Osvaldo morto nunca saiu da minha cabeça. Na noite antes do crime, ele me prometeu levar, na manhã seguinte, um casal de pombos japoneses que compraria no Mercado Central. Contei a ele que havia visto aquele casal de pombos brancos numa banca do mercado, mas não tinha dinheiro para comprar. Foi então que ele me prometeu e eu acordei esperando os pombos que nunca chegaram.

Não gosto da morte, como disse um dia Veríssimo: sou contra!

Morreu meu avô, minha avó, morreram meus pais, um sobrinho, uma sobrinha, meu sogro, um cunhado, uma cunhada, as pessoas foram morrendo espaçadamente e a cada morte, uma dor.

Morreram todas as minhas tias, todos os meus tios, alguns primos mais velhos, vizinhos, parentes de longe, alguns nem conhecia.

Aí começaram a morrer os amigos. O primeiro foi o José Carlos Assunção Cecílio, o JCA, como chamávamos. Não tive coragem de ver o seu corpo, atingido por uma bala perdida.

Não vou enumerar todos aqui porque a altura dos acontecimentos, já são tantos que eu até me embaraço. Ontem foi a Déa.

Déa Januzzi, conheço desde 1971, quando coloquei os pés na Faculdade de Filosofia. Não existe turma como aquela de 74 da UFMG. Apesar de ter fugido do país e não ter me formado com eles, sempre fui tratado como um paxá por todos. Sempre que pude participei das festas que fazem todos os dezembros, desde 1974.

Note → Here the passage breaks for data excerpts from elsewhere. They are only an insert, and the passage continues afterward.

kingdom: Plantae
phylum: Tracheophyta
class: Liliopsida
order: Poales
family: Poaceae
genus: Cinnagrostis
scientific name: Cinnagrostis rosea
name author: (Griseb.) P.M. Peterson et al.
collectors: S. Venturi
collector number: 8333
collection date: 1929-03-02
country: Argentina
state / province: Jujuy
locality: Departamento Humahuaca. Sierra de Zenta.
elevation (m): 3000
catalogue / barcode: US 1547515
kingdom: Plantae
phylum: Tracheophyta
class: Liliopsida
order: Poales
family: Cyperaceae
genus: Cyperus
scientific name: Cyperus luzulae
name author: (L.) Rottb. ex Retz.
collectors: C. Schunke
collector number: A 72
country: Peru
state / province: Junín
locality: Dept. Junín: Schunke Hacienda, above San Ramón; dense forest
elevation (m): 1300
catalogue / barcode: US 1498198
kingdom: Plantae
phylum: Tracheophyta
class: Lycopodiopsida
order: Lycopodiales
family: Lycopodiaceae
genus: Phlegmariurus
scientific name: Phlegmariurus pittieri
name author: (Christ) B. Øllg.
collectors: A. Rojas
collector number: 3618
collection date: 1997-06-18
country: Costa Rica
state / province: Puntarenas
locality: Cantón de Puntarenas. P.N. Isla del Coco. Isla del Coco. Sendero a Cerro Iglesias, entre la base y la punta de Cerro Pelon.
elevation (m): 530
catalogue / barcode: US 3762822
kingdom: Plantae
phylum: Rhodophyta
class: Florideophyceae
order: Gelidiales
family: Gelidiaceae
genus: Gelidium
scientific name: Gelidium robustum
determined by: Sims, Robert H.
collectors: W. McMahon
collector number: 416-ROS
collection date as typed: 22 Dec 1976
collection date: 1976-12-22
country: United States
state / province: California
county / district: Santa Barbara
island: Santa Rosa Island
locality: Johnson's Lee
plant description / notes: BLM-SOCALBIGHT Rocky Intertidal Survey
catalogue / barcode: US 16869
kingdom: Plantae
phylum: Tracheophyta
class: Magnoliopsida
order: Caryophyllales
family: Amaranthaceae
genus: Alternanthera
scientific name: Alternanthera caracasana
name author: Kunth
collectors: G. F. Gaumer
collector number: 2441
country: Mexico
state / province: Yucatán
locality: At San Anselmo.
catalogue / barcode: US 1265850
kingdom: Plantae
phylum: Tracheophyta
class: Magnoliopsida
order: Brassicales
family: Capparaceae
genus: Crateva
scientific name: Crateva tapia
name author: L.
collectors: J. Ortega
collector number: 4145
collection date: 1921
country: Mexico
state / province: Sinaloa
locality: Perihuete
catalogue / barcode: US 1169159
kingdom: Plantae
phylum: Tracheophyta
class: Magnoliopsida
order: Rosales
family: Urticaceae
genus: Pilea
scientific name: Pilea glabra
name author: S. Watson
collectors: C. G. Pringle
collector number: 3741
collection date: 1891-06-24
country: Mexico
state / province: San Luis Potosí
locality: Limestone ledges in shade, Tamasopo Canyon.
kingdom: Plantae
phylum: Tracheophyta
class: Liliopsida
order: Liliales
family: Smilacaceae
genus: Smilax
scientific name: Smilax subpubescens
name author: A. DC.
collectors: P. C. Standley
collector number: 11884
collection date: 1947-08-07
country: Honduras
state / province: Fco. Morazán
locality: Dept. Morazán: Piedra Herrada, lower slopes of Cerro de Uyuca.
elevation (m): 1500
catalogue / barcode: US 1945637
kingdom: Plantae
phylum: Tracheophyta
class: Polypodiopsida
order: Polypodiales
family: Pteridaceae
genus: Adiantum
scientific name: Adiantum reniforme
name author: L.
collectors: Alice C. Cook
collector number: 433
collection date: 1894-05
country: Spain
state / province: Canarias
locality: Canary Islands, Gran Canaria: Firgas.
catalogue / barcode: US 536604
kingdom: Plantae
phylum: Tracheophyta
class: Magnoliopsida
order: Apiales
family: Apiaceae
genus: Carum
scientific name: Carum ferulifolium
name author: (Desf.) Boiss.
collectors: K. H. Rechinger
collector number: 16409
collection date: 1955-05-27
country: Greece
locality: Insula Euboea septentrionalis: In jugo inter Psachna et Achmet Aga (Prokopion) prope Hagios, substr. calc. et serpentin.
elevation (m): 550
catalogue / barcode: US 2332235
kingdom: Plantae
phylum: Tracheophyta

Déa fazia parte dessa turma e morreu sem que eu imaginasse Déa morta um dia, tamanho era seu vigor, sua alegria, seu entusiasmo pela vida. Dona da coluna Coração de Mãe no jornal Estado de Minas, o dela não tinha tamanho.

Morria de inveja do nome que deu a seu blog – Novos Velhos – causa que também defendeu de peito aberto. Nos últimos tempos, conversávamos por telefone, combinávamos matérias e a última que fez para mim foi uma reportagem sobre desejos que não envelhecem.

O seu texto era refinado: Não é mais fast-food. Nem self service. O sexo depois dos 60 anos exige requinte, mesa posta e, se preciso, velas para iluminar o crepúsculo que tinge o céu de vermelho avisa que a noite está chegando, escreveu ela na abertura.

Apesar dos nossos papos serem esparsos e quase sempre via iPhone, vou sentir saudade. Nós fazíamos parte dos novos velhos e agora estou aqui triste, quieto no meu canto, mudo, olhando para esse telefone, também mudo.